§ About this exercise
Reproduce each of the following lines precisely as it appears, keeping every character, number, and line break unchanged.
_ _ _ _ _
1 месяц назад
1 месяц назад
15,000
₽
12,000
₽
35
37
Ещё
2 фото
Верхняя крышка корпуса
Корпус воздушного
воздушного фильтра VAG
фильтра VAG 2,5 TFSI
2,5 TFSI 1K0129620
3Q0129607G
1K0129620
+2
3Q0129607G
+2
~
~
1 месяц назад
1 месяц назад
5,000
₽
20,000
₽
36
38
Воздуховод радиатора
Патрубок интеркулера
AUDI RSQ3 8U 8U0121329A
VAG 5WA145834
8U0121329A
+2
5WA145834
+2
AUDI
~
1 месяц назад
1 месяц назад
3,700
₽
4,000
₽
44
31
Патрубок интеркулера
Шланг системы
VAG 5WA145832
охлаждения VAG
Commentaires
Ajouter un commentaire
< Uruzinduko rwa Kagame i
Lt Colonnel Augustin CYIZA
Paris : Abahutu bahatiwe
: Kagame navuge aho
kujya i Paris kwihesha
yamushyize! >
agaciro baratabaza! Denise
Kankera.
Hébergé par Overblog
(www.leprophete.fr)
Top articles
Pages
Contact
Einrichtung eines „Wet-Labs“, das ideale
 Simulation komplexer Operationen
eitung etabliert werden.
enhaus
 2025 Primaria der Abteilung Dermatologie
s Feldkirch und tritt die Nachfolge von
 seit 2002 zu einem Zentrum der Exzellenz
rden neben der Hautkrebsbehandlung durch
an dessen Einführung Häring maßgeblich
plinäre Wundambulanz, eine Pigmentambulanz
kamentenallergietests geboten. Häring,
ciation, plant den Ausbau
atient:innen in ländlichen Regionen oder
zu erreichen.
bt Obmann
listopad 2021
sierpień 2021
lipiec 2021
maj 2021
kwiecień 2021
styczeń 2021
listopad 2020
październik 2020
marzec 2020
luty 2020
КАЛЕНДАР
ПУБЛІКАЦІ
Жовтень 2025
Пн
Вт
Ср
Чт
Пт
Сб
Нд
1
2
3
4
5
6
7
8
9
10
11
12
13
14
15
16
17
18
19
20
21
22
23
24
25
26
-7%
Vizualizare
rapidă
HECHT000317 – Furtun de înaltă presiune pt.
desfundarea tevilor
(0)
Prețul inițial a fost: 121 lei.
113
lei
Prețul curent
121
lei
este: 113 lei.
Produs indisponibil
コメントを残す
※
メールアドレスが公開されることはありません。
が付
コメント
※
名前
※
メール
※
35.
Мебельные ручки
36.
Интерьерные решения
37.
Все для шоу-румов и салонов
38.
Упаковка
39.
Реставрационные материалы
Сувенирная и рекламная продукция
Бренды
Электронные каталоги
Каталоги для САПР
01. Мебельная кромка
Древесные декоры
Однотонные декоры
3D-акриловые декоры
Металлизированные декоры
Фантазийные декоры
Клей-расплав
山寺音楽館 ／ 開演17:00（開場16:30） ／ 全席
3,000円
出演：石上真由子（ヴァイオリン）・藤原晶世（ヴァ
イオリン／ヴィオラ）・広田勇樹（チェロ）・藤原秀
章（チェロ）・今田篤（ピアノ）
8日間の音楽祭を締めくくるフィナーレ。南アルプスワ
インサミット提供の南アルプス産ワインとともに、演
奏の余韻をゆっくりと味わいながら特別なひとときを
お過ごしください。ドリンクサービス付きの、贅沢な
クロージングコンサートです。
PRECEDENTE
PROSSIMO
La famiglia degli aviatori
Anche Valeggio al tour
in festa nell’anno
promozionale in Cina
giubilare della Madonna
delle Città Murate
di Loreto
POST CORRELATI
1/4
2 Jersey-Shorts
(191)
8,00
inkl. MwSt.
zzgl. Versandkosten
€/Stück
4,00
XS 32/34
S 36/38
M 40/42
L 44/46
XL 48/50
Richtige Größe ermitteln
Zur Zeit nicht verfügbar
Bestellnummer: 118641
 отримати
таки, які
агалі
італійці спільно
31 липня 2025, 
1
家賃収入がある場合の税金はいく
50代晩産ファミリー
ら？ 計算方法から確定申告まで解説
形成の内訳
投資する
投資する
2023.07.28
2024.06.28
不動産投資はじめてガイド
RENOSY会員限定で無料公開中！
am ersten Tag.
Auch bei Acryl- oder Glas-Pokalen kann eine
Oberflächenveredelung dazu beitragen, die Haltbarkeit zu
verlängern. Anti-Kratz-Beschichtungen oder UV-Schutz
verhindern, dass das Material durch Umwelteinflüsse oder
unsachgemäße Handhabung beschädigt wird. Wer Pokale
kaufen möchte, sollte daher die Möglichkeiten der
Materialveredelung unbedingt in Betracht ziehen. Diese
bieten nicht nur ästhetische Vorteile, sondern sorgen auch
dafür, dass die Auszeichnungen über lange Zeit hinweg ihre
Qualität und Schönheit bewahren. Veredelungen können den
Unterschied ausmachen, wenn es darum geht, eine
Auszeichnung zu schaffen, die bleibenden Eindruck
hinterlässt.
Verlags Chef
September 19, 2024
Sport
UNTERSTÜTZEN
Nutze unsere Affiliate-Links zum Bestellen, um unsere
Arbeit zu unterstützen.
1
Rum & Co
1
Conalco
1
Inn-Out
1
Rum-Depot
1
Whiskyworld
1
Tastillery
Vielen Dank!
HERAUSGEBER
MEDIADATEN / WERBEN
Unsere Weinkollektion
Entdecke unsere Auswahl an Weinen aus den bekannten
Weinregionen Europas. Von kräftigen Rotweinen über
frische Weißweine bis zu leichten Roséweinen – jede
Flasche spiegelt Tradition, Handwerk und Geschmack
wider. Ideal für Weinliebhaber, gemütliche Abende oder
_ _ _ _ _
§ The completed task
1 месяц назад
1 месяц назад
15,000
₽
12,000
₽
35
37
Ещё
2 фото
Верхняя крышка корпуса
Корпус воздушного
воздушного фильтра VAG
фильтра VAG 2,5 TFSI
2,5 TFSI 1K0129620
3Q0129607G
1K0129620
+2
3Q0129607G
+2
~
~
1 месяц назад
1 месяц назад
5,000
₽
20,000
₽
36
38
Воздуховод радиатора
Патрубок интеркулера
AUDI RSQ3 8U 8U0121329A
VAG 5WA145834
8U0121329A
+2
5WA145834
+2
AUDI
~
1 месяц назад
1 месяц назад
3,700
₽
4,000
₽
44
31
Патрубок интеркулера
Шланг системы
VAG 5WA145832
охлаждения VAG
Commentaires
Ajouter un commentaire
< Uruzinduko rwa Kagame i
Lt Colonnel Augustin CYIZA
Paris : Abahutu bahatiwe
: Kagame navuge aho
kujya i Paris kwihesha
yamushyize! >
agaciro baratabaza! Denise
Kankera.
Hébergé par Overblog
(www.leprophete.fr)
Top articles
Pages
Contact
Einrichtung eines „Wet-Labs“, das ideale
 Simulation komplexer Operationen
eitung etabliert werden.
enhaus
 2025 Primaria der Abteilung Dermatologie
s Feldkirch und tritt die Nachfolge von
 seit 2002 zu einem Zentrum der Exzellenz
rden neben der Hautkrebsbehandlung durch
an dessen Einführung Häring maßgeblich
plinäre Wundambulanz, eine Pigmentambulanz
kamentenallergietests geboten. Häring,
ciation, plant den Ausbau
atient:innen in ländlichen Regionen oder
zu erreichen.
bt Obmann
listopad 2021
sierpień 2021
lipiec 2021
maj 2021
kwiecień 2021
styczeń 2021
listopad 2020
październik 2020
marzec 2020
luty 2020
КАЛЕНДАР
ПУБЛІКАЦІ
Жовтень 2025
Пн
Вт
Ср
Чт
Пт
Сб
Нд
1
2
3
4
5
6
7
8
9
10
11
12
13
14
15
16
17
18
19
20
21
22
23
24
25
26
-7%
Vizualizare
rapidă
HECHT000317 – Furtun de înaltă presiune pt.
desfundarea tevilor
(0)
Prețul inițial a fost: 121 lei.
113
lei
Prețul curent
121
lei
este: 113 lei.
Produs indisponibil
コメントを残す
※
メールアドレスが公開されることはありません。
が付
コメント
※
名前
※
メール
※
35.
Мебельные ручки
36.
Интерьерные решения
37.
Все для шоу-румов и салонов
38.
Упаковка
39.
Реставрационные материалы
Сувенирная и рекламная продукция
Бренды
Электронные каталоги
Каталоги для САПР
01. Мебельная кромка
Древесные декоры
Однотонные декоры
3D-акриловые декоры
Металлизированные декоры
Фантазийные декоры
Клей-расплав
山寺音楽館 ／ 開演17:00（開場16:30） ／ 全席
3,000円
出演：石上真由子（ヴァイオリン）・藤原晶世（ヴァ
イオリン／ヴィオラ）・広田勇樹（チェロ）・藤原秀
章（チェロ）・今田篤（ピアノ）
8日間の音楽祭を締めくくるフィナーレ。南アルプスワ
インサミット提供の南アルプス産ワインとともに、演
奏の余韻をゆっくりと味わいながら特別なひとときを
お過ごしください。ドリンクサービス付きの、贅沢な
クロージングコンサートです。
PRECEDENTE
PROSSIMO
La famiglia degli aviatori
Anche Valeggio al tour
in festa nell’anno
promozionale in Cina
giubilare della Madonna
delle Città Murate
di Loreto
POST CORRELATI
1/4
2 Jersey-Shorts
(191)
8,00
inkl. MwSt.
zzgl. Versandkosten
€/Stück
4,00
XS 32/34
S 36/38
M 40/42
L 44/46
XL 48/50
Richtige Größe ermitteln
Zur Zeit nicht verfügbar
Bestellnummer: 118641
 отримати
таки, які
агалі
італійці спільно
31 липня 2025, 
1
家賃収入がある場合の税金はいく
50代晩産ファミリー
ら？ 計算方法から確定申告まで解説
形成の内訳
投資する
投資する
2023.07.28
2024.06.28
不動産投資はじめてガイド
RENOSY会員限定で無料公開中！
am ersten Tag.
Auch bei Acryl- oder Glas-Pokalen kann eine
Oberflächenveredelung dazu beitragen, die Haltbarkeit zu
verlängern. Anti-Kratz-Beschichtungen oder UV-Schutz
verhindern, dass das Material durch Umwelteinflüsse oder
unsachgemäße Handhabung beschädigt wird. Wer Pokale
kaufen möchte, sollte daher die Möglichkeiten der
Materialveredelung unbedingt in Betracht ziehen. Diese
bieten nicht nur ästhetische Vorteile, sondern sorgen auch
dafür, dass die Auszeichnungen über lange Zeit hinweg ihre
Qualität und Schönheit bewahren. Veredelungen können den
Unterschied ausmachen, wenn es darum geht, eine
Auszeichnung zu schaffen, die bleibenden Eindruck
hinterlässt.
Verlags Chef
September 19, 2024
Sport
UNTERSTÜTZEN
Nutze unsere Affiliate-Links zum Bestellen, um unsere
Arbeit zu unterstützen.
1
Rum & Co
1
Conalco
1
Inn-Out
1
Rum-Depot
1
Whiskyworld
1
Tastillery
Vielen Dank!
HERAUSGEBER
MEDIADATEN / WERBEN
Unsere Weinkollektion
Entdecke unsere Auswahl an Weinen aus den bekannten
Weinregionen Europas. Von kräftigen Rotweinen über
frische Weißweine bis zu leichten Roséweinen – jede
Flasche spiegelt Tradition, Handwerk und Geschmack
wider. Ideal für Weinliebhaber, gemütliche Abende oder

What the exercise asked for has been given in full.